_Task item_
Pick up the interview on stereotactic radiofrequency ablation for liver cancer where it stops, and write its next part.

_Given passage_

++++++++

According to recent research from Reto Bale and colleagues, multi-probe stereotactic radiofrequency ablation with intraprocedural image fusion represents an efficient invasive therapy for hepatocellular carcinoma (HCC), as confirmed by histopathologic examination in explanted human livers. Therefore, it may be an attractive candidate for the initial treatment option even in patients with tumours larger than 3cm. Here, Bale speaks to Interventional News about the importance of this work, and advocates for the inclusion of image fusion into guidelines outlining standard of care.
What are the advantages of stereotactic radiofrequency ablation (SRFA) over standard radiofrequency ablation (RFA)?
For successful ablation, it is crucial to ablate the complete lesion, including a sufficient safety margin of at least 0.5cm. The short axis of the ablation zone with one RFA or microwave ablation (MWA) probe is limited to 1.5–4cm, depending on the ablation technology and probe design. Thus, even with the latest generation of MWA probes, only lesions up to a maximum diameter of 3cm can be effectively ablated with one single probe position. Therefore, for lesions larger than 3cm, overlapping ablation zones are required. This task is very difficult if only conventional US- and CT- [ultrasound and computed tomography] guidance is used for probe placement.

++++++++

_Supplied entries_
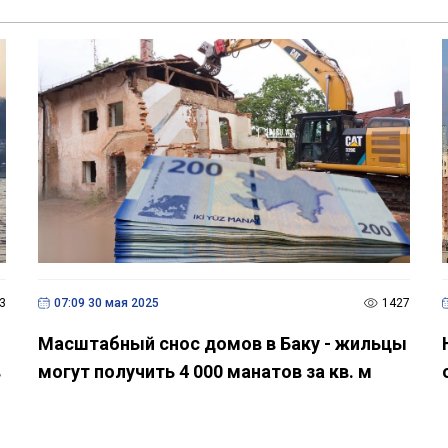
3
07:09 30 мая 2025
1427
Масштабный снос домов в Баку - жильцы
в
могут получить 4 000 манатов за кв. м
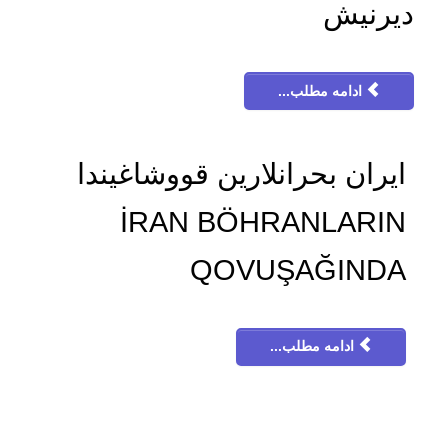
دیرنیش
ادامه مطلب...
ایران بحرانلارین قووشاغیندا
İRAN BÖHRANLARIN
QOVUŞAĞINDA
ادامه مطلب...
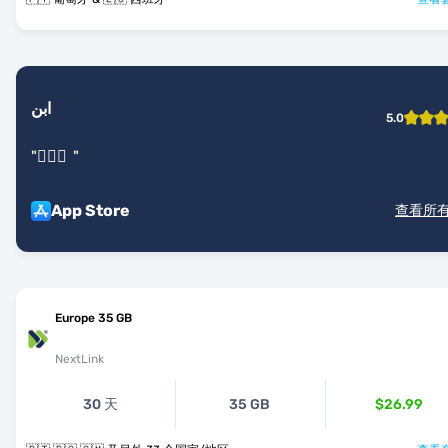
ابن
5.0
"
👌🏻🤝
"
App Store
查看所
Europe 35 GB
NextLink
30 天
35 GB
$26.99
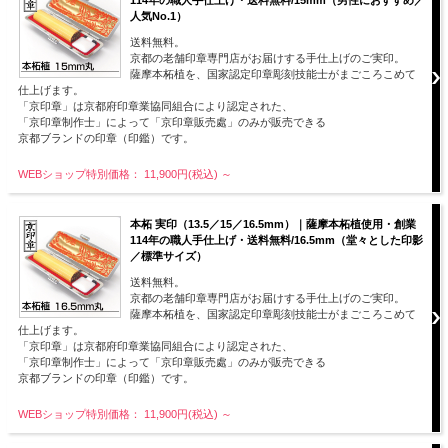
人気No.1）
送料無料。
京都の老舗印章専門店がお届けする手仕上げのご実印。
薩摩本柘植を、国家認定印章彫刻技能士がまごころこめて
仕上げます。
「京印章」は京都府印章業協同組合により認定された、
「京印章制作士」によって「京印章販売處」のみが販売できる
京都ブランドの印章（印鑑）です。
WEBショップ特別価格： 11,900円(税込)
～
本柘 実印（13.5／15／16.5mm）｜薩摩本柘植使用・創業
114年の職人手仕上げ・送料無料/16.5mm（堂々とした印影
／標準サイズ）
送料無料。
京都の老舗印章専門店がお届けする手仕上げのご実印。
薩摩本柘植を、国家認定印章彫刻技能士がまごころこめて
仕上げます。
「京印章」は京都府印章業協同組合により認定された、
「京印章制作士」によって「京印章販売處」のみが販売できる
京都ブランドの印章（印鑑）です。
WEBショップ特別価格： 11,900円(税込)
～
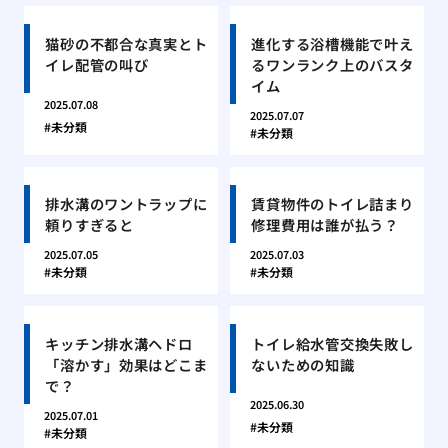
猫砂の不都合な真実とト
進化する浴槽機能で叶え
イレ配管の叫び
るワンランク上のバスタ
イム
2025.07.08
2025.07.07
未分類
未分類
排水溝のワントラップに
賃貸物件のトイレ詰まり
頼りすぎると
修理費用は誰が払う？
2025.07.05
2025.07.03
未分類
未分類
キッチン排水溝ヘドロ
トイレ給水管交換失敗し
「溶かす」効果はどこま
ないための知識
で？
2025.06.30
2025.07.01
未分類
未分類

++++++++

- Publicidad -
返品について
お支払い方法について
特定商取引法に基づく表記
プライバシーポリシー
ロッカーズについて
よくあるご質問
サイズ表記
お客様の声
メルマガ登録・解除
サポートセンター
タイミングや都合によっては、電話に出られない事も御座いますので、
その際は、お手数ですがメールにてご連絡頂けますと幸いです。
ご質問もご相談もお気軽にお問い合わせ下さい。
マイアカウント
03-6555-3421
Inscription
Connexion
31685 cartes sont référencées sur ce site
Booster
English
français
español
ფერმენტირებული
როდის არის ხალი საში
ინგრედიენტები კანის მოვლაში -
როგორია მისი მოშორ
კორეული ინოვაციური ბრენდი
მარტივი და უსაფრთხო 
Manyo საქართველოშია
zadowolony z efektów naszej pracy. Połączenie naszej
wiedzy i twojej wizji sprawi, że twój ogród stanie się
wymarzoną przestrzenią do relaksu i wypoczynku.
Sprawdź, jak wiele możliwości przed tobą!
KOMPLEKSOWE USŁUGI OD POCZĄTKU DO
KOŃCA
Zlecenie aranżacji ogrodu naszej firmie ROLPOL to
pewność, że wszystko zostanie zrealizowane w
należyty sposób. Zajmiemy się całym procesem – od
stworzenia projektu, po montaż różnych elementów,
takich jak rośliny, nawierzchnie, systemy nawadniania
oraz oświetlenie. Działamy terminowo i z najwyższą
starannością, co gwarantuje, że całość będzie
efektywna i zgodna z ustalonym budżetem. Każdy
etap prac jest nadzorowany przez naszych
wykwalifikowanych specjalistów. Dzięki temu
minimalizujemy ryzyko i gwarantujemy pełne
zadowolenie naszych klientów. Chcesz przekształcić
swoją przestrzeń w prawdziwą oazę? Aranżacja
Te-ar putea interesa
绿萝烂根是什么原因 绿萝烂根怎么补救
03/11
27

++++++++

_The answer_
Stereotaxy allows for precise 3D planning of multiple probe positions, and then for precise probe placement intraprocedurally according to the plan. In addition, integrated image fusion allows for immediate and precise evaluation of probe placement and of the result during the intervention. Due to the ability to plan and introduce multiple needles with high precision, very large tumours can be completely devitalised. The largest mixed hepatocellular carcinoma (HCC)–intrahepatic cholangiocellular carcinoma (ICC) treated by our group (in 2014) had a diameter of 18cm. In a recent control CT four years after the initial SRFA, the lesion is still local recurrence free.
What are the clinical ramifications of this research?
In international guidelines, resection is recommended as a first line treatment in HCC larger than 2–3cm. If these large lesions are not resectable, a combination therapy of thermal ablation and transarterial chemoembolization (TACE) is proposed.
This work clearly shows that even large hepatocellular carcinomas can be completely devitalised (A0 in analogy to R0) by thermal ablation only. Therefore, SRFA challenges resection as first-line treatment not only in small lesions, but also in lesions greater than 3cm. Moreover, the combination therapy (thermal ablation and TACE) can be replaced by SRFA only, with excellent results, as confirmed by histopathologic examination.
Furthermore, the question arises whether liver transplantation can be replaced or at least postponed in patients with normal liver function by the application of SRFA and follow-up imaging.
What are the challenges presented by HCC treatment, and more specifically with ablative treatments?
Most HCCs develop in patients with liver cirrhosis, which is associated with impaired liver function. This has to considered if large ablations are performed. The remaining liver volume after local treatment has to be larger than in patients with a healthy liver tissue. In addition, many patients have a high portal vein pressure and an impaired coagulation function, which increases the risk of bleeding.
Why is it important to be able to treat larger tumours?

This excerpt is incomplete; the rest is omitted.